■ **Exercise instructions**
Among the lines below, keep only those from the one containing "<td>370</td>" through the one containing "for Large Blacklists):**", and reproduce them exactly.

*** Data records ***

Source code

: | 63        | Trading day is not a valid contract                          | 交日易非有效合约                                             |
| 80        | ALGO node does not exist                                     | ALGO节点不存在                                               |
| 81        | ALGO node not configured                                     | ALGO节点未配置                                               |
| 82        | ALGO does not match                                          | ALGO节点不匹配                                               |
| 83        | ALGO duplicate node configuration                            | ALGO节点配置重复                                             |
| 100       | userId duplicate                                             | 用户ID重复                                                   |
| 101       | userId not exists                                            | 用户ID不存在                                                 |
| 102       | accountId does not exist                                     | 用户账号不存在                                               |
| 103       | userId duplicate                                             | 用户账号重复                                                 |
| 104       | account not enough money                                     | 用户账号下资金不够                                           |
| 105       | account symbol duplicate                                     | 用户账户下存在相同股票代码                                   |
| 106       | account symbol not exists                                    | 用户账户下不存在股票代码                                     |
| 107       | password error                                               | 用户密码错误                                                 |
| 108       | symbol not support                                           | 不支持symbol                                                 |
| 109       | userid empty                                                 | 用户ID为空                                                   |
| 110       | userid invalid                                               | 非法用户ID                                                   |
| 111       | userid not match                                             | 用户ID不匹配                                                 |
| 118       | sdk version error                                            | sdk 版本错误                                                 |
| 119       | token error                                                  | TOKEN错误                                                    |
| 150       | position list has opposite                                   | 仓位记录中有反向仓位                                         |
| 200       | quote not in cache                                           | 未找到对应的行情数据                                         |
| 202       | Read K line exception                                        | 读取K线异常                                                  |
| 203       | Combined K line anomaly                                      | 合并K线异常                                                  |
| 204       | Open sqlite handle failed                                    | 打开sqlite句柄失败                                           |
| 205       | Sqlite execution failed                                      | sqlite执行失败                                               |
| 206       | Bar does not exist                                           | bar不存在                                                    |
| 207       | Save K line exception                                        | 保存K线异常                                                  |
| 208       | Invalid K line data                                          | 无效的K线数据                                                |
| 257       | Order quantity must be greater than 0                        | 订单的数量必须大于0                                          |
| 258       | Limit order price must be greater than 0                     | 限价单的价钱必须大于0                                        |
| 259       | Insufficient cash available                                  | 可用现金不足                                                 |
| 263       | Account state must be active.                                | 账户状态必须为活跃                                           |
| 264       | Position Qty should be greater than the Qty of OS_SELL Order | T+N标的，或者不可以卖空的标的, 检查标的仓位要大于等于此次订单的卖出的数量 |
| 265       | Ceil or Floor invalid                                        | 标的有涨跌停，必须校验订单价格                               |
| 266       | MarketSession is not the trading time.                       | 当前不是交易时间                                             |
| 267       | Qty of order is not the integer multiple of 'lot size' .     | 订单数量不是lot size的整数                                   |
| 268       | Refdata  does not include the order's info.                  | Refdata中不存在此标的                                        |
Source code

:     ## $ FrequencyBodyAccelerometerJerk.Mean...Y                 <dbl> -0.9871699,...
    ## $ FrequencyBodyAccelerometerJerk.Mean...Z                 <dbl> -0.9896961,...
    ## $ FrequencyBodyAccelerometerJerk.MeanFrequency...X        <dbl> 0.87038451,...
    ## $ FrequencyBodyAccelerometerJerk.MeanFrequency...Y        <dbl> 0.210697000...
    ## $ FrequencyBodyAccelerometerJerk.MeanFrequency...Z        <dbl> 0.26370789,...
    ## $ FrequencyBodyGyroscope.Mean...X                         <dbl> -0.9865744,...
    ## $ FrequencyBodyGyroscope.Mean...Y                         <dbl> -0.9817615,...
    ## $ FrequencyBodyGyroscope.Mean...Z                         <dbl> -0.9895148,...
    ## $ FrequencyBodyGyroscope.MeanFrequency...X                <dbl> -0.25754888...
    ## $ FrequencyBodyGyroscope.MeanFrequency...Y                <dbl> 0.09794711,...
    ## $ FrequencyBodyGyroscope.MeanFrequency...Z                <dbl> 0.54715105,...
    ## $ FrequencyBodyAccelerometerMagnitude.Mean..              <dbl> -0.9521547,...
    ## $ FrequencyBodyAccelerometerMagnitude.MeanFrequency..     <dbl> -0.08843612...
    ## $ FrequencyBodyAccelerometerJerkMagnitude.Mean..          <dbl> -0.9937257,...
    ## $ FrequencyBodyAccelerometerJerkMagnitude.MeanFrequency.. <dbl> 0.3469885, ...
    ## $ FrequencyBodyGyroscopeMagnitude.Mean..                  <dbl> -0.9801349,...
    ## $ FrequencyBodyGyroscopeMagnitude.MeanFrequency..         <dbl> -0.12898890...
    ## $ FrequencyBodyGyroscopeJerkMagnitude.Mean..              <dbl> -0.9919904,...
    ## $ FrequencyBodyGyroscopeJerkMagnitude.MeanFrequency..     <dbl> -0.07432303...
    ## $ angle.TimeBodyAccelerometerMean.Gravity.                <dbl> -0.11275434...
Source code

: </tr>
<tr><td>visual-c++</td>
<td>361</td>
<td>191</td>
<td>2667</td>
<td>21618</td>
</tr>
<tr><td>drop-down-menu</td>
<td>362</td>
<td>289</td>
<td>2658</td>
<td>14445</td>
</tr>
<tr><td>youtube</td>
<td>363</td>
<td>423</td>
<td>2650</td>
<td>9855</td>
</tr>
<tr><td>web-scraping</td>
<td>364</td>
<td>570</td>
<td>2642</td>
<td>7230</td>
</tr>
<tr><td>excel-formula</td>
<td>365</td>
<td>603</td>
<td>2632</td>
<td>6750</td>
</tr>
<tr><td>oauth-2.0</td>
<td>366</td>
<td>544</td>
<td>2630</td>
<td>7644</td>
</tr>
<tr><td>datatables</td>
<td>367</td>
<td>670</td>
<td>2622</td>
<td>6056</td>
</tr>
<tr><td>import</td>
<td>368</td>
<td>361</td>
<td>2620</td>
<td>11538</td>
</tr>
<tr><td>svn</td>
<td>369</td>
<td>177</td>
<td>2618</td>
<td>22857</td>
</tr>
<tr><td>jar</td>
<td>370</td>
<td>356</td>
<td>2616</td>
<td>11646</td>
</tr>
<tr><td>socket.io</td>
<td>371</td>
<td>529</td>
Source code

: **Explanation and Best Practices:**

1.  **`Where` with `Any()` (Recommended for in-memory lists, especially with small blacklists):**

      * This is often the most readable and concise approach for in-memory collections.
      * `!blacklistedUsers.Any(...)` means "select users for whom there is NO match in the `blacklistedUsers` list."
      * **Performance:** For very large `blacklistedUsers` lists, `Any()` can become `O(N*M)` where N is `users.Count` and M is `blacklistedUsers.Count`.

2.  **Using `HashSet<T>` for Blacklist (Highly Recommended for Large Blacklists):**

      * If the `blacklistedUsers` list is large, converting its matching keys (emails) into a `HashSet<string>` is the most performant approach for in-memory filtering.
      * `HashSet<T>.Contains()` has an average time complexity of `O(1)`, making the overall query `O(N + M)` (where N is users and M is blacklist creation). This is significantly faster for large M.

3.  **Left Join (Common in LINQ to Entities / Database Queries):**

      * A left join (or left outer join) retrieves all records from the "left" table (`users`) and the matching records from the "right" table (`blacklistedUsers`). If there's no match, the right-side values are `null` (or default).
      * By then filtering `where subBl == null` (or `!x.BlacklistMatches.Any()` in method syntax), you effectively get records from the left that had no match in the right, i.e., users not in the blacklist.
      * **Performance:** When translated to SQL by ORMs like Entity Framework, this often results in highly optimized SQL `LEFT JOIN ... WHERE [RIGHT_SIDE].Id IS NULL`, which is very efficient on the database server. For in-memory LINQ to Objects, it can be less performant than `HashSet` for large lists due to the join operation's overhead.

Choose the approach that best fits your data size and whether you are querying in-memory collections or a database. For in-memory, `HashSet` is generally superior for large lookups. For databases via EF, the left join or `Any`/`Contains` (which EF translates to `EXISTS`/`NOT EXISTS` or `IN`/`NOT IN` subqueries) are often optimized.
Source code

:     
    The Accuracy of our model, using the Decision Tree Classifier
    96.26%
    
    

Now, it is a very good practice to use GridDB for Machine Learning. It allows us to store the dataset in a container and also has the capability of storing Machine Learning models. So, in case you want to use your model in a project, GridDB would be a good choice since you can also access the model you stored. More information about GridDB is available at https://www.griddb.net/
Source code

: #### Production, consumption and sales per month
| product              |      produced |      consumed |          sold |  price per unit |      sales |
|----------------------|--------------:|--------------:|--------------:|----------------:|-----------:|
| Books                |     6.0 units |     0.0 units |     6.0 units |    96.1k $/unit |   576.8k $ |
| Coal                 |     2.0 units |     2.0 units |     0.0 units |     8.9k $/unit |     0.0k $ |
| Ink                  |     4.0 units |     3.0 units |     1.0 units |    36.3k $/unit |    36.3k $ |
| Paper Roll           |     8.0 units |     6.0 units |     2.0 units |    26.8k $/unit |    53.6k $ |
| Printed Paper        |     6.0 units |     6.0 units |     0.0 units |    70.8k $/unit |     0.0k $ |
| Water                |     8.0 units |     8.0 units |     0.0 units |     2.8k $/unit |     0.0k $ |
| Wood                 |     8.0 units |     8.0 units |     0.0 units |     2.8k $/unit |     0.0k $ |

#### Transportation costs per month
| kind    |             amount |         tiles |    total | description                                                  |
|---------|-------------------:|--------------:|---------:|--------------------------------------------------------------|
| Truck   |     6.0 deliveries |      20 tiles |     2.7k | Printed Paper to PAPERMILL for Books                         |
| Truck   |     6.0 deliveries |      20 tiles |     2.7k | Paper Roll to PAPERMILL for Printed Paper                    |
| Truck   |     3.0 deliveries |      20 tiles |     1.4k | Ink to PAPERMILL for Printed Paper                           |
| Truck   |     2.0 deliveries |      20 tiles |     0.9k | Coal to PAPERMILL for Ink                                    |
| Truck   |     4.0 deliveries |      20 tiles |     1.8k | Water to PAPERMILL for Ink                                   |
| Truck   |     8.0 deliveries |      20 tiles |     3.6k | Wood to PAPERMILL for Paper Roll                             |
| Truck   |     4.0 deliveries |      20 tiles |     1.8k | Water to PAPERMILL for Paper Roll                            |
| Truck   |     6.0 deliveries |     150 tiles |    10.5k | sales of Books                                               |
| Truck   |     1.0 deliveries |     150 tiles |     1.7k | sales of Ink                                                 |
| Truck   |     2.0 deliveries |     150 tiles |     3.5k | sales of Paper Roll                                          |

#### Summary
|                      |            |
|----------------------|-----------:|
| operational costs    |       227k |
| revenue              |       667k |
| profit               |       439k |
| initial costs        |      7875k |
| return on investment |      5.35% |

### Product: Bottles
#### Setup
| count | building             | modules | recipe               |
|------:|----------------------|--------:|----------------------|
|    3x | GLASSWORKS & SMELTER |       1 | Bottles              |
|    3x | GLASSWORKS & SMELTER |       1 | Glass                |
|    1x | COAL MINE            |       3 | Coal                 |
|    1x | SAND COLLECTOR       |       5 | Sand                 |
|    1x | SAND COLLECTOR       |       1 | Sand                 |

*** End of Data records ***

■ **Your response**
<td>370</td>
<td>356</td>
<td>2616</td>
<td>11646</td>
</tr>
<tr><td>socket.io</td>
<td>371</td>
<td>529</td>
Source code

: **Explanation and Best Practices:**

1.  **`Where` with `Any()` (Recommended for in-memory lists, especially with small blacklists):**

      * This is often the most readable and concise approach for in-memory collections.
      * `!blacklistedUsers.Any(...)` means "select users for whom there is NO match in the `blacklistedUsers` list."
      * **Performance:** For very large `blacklistedUsers` lists, `Any()` can become `O(N*M)` where N is `users.Count` and M is `blacklistedUsers.Count`.

2.  **Using `HashSet<T>` for Blacklist (Highly Recommended for Large Blacklists):**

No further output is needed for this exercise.